Así como que se piensa se han alcanzado los objetivos planteados, es sin embargo verdad, que en el transcurso de la investigación se han ido sucediendo una serie de factores que no han sido desarrollados con la misma intensidad que el resto del mismo. Esto, a juicio del autor no es una lacra del trabajo, sino una oportunidad para que futuros investigadores amplíen el presente trabajo en determinados campos, consolidando cada vez más la hipótesis planteada.

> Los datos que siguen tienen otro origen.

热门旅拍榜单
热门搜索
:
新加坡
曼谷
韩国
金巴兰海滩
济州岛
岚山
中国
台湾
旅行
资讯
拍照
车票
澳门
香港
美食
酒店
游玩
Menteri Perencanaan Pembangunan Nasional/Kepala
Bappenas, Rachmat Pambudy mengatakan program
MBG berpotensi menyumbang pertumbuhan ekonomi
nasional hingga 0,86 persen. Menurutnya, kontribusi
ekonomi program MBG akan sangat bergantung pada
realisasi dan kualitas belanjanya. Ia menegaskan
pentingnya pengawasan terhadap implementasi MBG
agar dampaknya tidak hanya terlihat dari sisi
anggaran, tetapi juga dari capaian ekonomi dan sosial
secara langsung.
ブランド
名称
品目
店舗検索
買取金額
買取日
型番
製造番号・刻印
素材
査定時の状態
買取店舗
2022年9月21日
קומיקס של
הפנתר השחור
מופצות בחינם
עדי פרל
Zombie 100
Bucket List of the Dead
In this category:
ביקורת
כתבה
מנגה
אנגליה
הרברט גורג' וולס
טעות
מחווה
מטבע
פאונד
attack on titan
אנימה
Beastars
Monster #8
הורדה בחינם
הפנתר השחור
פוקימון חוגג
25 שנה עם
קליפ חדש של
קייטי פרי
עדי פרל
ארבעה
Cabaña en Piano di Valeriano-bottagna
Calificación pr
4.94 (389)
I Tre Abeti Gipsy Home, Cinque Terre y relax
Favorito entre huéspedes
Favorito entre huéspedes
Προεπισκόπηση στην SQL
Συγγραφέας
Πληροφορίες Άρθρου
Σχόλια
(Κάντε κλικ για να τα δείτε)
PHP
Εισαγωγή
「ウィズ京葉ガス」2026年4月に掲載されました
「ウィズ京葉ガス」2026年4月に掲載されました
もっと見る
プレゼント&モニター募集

De entre los aspectos a profundizar, se pueden destacar fácilmente, la falta de análisis de los sistemas externos a la ciudad. Como bien pueden ser los Outposts de telecomunicaciones, o las plantas de refinado de sulfuro. Junto con esto, se cuenta también la falta de estudio de los sistemas de irrigación exteriores basados en hielo y no en agua líquida. A parte de esos dos aspectos, también ha quedado en el tintero el análisis de unos sistemas de generación de energía, como es la cogeneración y sus derivados, que unidos a las instalaciones de producción de plástico y las cámaras de cultivo pueden aumentar la eficiencia energética de estas disminuyendo
consecuentemente el coste de la instalación global. Así mismo, ha quedado por concretar, donde y como se produciría el PHB en Marte, explotando al máximo sus posibilidades; como es la producción de biomasa por parte de las bacterias que sintetizan el plástico. Quizás, incluso el propio autor, echó en falta un análisis más exhaustivo y pormenorizado de los elementos arquitectónicos y sus relaciones con el entorno del túnel. Sin embargo se entendió que este esfuerzo en las etapas en las que se encuentra la carrera marciana era un empleo de recursos en temas no tan inmediatos como pudieran ser las técnicas constructivas in situ. Del mismo modo sucedió con el diseño de las instalaciones, de las cuales se habla muy de soslayo, y tan solo a modo de apuntalamiento de ejercicios más amplios (como el caso de la cúpula). Otro de los aspectos que el autor reconoce hubiesen podido tener un mayor desarrollo, es la distribución de los sistemas de irrigación presentes en toda la ciudad, sin embargo, al igual que con el diseño detallado de los espacio arquitectónicos, se optó por dejar este apartado abierto a futuras ampliaciones del trabajo.
Finalmente y teniendo presente todas las consideraciones anteriormente realizadas, se concluye que se ha alcanzado el objetivo último del mismo; que no era otro que desterrar del campo de la ficción la viabilidad de que en el transcurso de pocas décadas se establezca el ser humano en Marte de forma independiente y permanente. Se entiende ha quedado claro que si a día de hoy el hombre no habita Marte, más que por dificultades técnicas y tecnológicas, es por restricciones de carácter económico. También se ha remarcado la importancia del diseño arquitectónico en la carrera por habitar fuera de La Tierra. Algo que todavía quedaba pendiente, a pesar de que algunos arquitectos tratasen el tema con anterioridad. Recuperando la temática de la
introducción, se podría decir que la apoikia del siglo XXI está a unos pocos decenios de distancia, pues los medios existen y tan solo necesitamos una “invasión doria” que nos empuje a habitar nuevas tierras.